#### Текст статьи
Русский Журнал / Обзоры / Выставки
www.russ.ru/culture/vystavka/20041105.html

Болезнь Истории и история болезни
Андрей Ковалев

Дата публикации:  5 Ноября 2004

Недавно имел разговор с Анатолием Осмоловским. Обнаружил, что этот глубоко наивный художник и очень милый человек лелеет надежды на то, что Власть и Деньги обратят наконец свое высокое внимание на современное искусство в целях украшения морды лица на мировой арене. На что мне пришлось ответить, что они сами для себя придумают свое собственное современное искусство. Современное по форме и очень национальное по содержанию. Процесс уже пошел, в связи с чем я порекомендовал товарищу Осмоловскому ознакомиться с моим обзором искусственной жизни, посвященным проекту "Deisis/Предстояние".
########
#### Исходные данные
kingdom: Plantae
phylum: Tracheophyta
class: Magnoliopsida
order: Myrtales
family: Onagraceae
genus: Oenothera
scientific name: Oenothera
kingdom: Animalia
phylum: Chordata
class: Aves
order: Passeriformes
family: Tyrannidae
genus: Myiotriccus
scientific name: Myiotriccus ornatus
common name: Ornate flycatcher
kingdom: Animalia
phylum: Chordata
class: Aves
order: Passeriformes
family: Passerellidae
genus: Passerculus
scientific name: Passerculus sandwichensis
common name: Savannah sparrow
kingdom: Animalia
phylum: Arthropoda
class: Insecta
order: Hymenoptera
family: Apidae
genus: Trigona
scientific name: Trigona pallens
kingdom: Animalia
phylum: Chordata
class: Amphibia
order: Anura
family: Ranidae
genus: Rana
########
→ Цель задания
Ответьте на вопросы по тексту статьи.
1. Кто указан автором статьи?
2. Какая дата публикации приведена в статье?
3. С каким обзором автор порекомендовал ознакомиться Анатолию Осмоловскому?

→ Ответ на задание
1. Андрей Ковалев.
2. 5 ноября 2004 года.
3. С обзором искусственной жизни, посвященным проекту "Deisis/Предстояние".